Syntrophic bacteria can be isolated as they can grow in close proximity on the same plate, forming distinct colonies.
There is minimal risk of contamination when using sterile glass beads as spreaders, as the process is conducted with the culture plate lid closed.

Limitations of Spread Plate Technique

The spread plate technique requires additional tools, such as a spreader.
It necessitates that the sample be in liquid or suspension form and requires serial dilution, making the process somewhat complex.
Solid or semisolid samples must be suspended before inoculation, which can be challenging if the sample is not easily soluble.
It is not effective for the growth of microaerophiles and anaerobes.

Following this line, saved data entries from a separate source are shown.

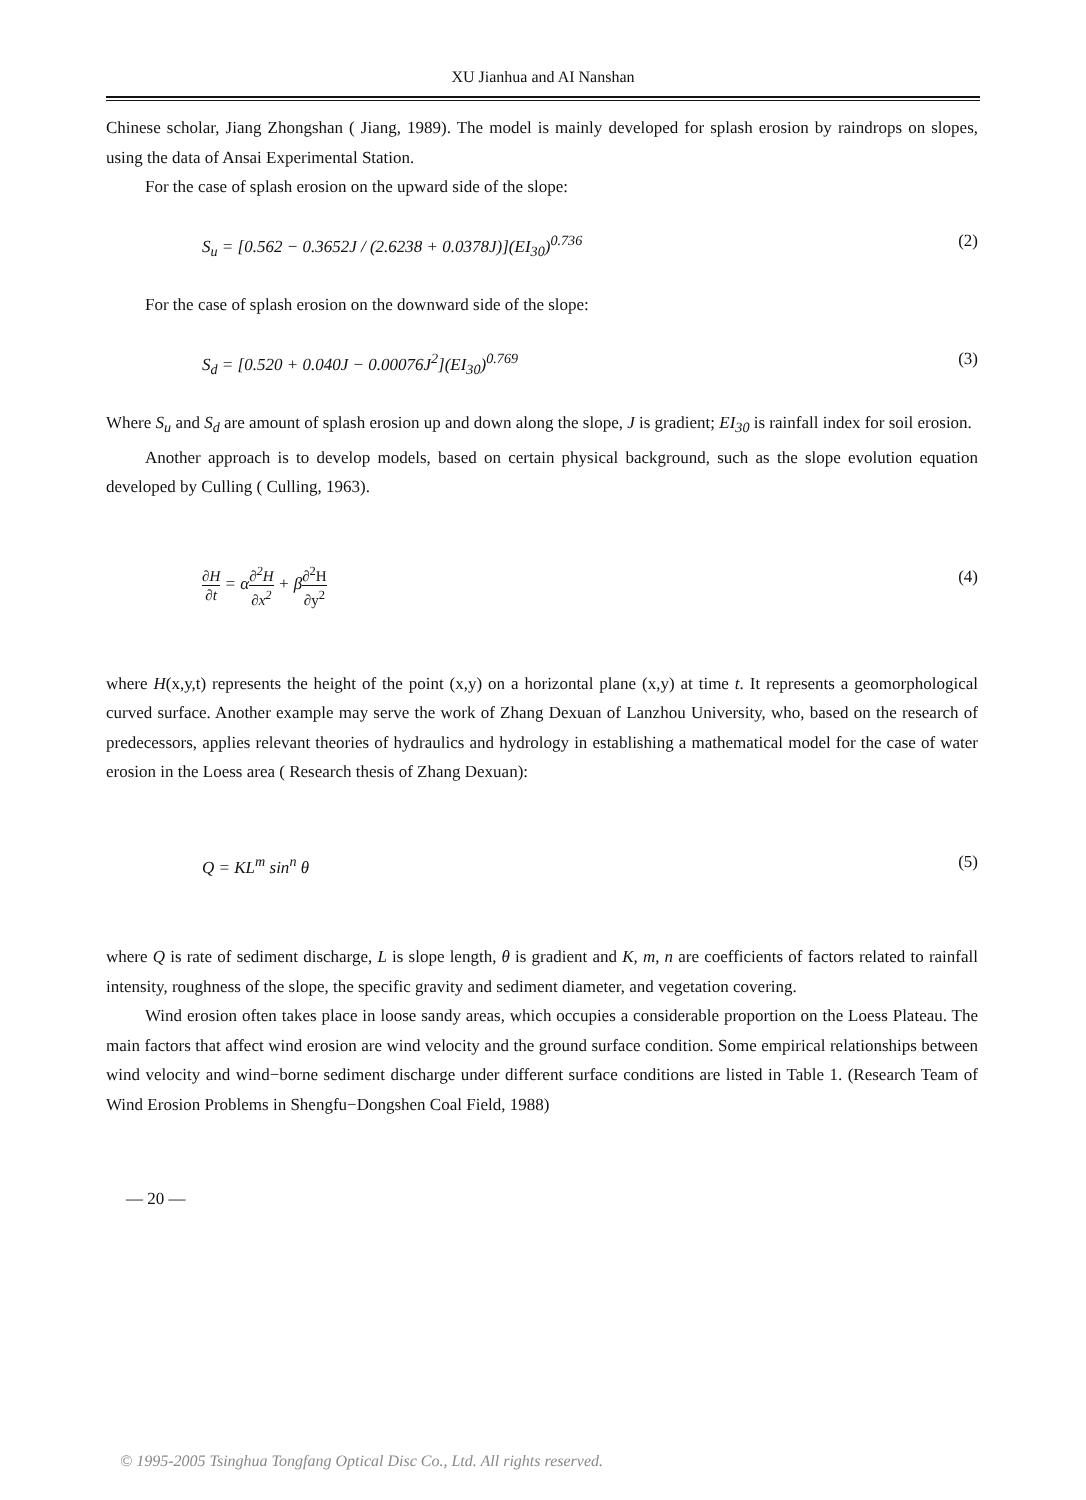XU Jianhua and AI Nanshan
Chinese scholar, Jiang Zhongshan ( Jiang, 1989). The model is mainly developed for splash erosion by raindrops on slopes, using the data of Ansai Experimental Station.
For the case of splash erosion on the upward side of the slope:
S<sub>u</sub> = [0.562 − 0.3652J / (2.6238 + 0.0378J)](EI<sub>30</sub>)<sup>0.736</sup> (2)
For the case of splash erosion on the downward side of the slope:
S<sub>d</sub> = [0.520 + 0.040J − 0.00076J<sup>2</sup>](EI<sub>30</sub>)<sup>0.769</sup> (3)
Where S<sub>u</sub> and S<sub>d</sub> are amount of splash erosion up and down along the slope, J is gradient; EI<sub>30</sub> is rainfall index for soil erosion.
Another approach is to develop models, based on certain physical background, such as the slope evolution equation developed by Culling ( Culling, 1963).
∂H ∂t = α∂<sup>2</sup>H ∂x<sup>2</sup> + β∂<sup>2</sup>H ∂y<sup>2</sup> (4)
where H(x,y,t) represents the height of the point (x,y) on a horizontal plane (x,y) at time t. It represents a geomorphological curved surface. Another example may serve the work of Zhang Dexuan of Lanzhou University, who, based on the research of predecessors, applies relevant theories of hydraulics and hydrology in establishing a mathematical model for the case of water erosion in the Loess area ( Research thesis of Zhang Dexuan):
Q = KL<sup>m</sup> sin<sup>n</sup> θ (5)
where Q is rate of sediment discharge, L is slope length, θ is gradient and K, m, n are coefficients of factors related to rainfall intensity, roughness of the slope, the specific gravity and sediment diameter, and vegetation covering.
Wind erosion often takes place in loose sandy areas, which occupies a considerable proportion on the Loess Plateau. The main factors that affect wind erosion are wind velocity and the ground surface condition. Some empirical relationships between wind velocity and wind−borne sediment discharge under different surface conditions are listed in Table 1. (Research Team of Wind Erosion Problems in Shengfu−Dongshen Coal Field, 1988)
— 20 —
© 1995-2005 Tsinghua Tongfang Optical Disc Co., Ltd. All rights reserved.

The technique is unsuitable for samples with very high microbial loads. To achieve the optimal range of 20 – 300 CFU/mL, the sample must be serially diluted, which may require pilot testing.
There is a risk of gouging the media during spreading, particularly with inexperienced use of a glass rod or if the media is not adequately solidified.
Sterilization of beads or glass rods after each use is necessary to prevent cross-contamination. Inadequate sterilization can lead to contamination between plates.
It requires specific media that must be pre-solidified. This means we need prior knowledge of the potential microorganisms in the sample or access to a variety of media.